### Extracted text:
⁂
Governor of Central Sulawesi
- In office 16 June 2021 – 20 February 2025
- President: Joko Widodo Prabowo Subianto
- Deputy: Ma'mun Amir
- Preceded by: Longki Djanggola
- Succeeded by: Anwar Hafid

Mayor of Palu
- In office 12 October 2005 – 7 August 2015
- Preceded by: Suardin Suebo
- Succeeded by: Hidayat

Personal details
- Born: 8 February 1950 (age 76) Palu, Central Sulawesi, Indonesia
- Party: Gerindra Party

= Rusdy Mastura =

Indonesian politician

Rusdy Mastura (born 8 February 1950) is an Indonesian politician who is the governor of Central Sulawesi and was the mayor of the province's capital, Palu, between 2005 and 2015.

==Early life and education==
Rusdy was born in Palu, Central Sulawesi, on 8 February 1950, and he completed his elementary and middle school education in Donggala, returning to Palu for high school.
⁂
### Data shown:
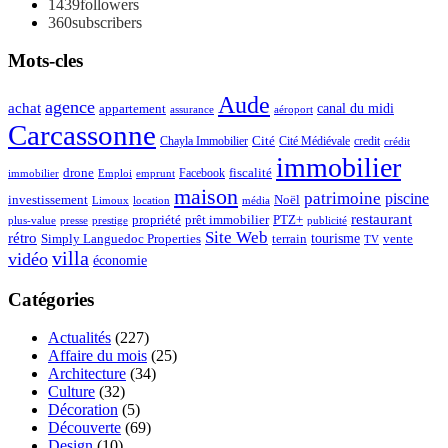
1439
followers
360
subscribers
Mots-cles
Aude
agence
achat
appartement
canal du midi
assurance
aéroport
Carcassonne
Chayla Immobilier
Cité
Cité Médiévale
credit
crédit
immobilier
drone
Facebook
fiscalité
immobilier
emprunt
Emploi
maison
patrimoine
piscine
Noël
investissement
location
Limoux
média
restaurant
propriété
prêt immobilier
PTZ+
plus-value
presse
prestige
publicité
Site Web
rétro
tourisme
vente
Simply Languedoc Properties
terrain
TV
villa
vidéo
économie
Catégories
Actualités
(227)
Affaire du mois
(25)
Architecture
(34)
Culture
(32)
Décoration
(5)
Découverte
(69)
Design
(10)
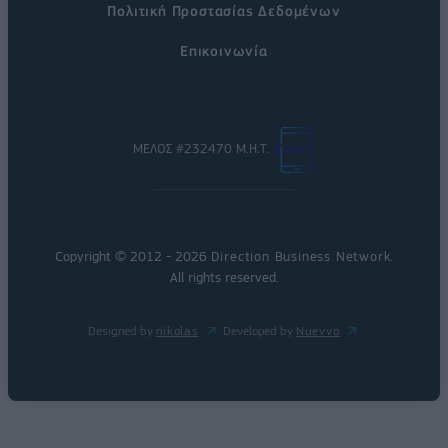
Πολιτική Προστασίας Δεδομένων
Επικοινωνία
ΜΕΛΟΣ #232470 Μ.Η.Τ.
Copyright © 2012 - 2026
Direction Business Network
.
All rights reserved.
Designed by
nikolas
Developed by
Nuevvo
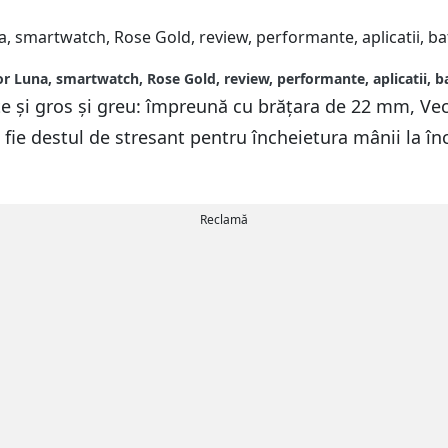
r Luna, smartwatch, Rose Gold, review, performante, aplicatii, b
 și gros și greu: împreună cu brățara de 22 mm, Vec
 fie destul de stresant pentru încheietura mânii la în
Reclamă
⁂
### Instructions to follow:
Answer from the text on Rusdy Mastura:
1. Whom did he succeed as mayor of Palu?
2. Where did he complete his elementary and middle school education?
3. Who was his deputy as governor of Central Sulawesi?

### Answer area:
1. Suardin Suebo
2. Donggala
3. Ma'mun Amir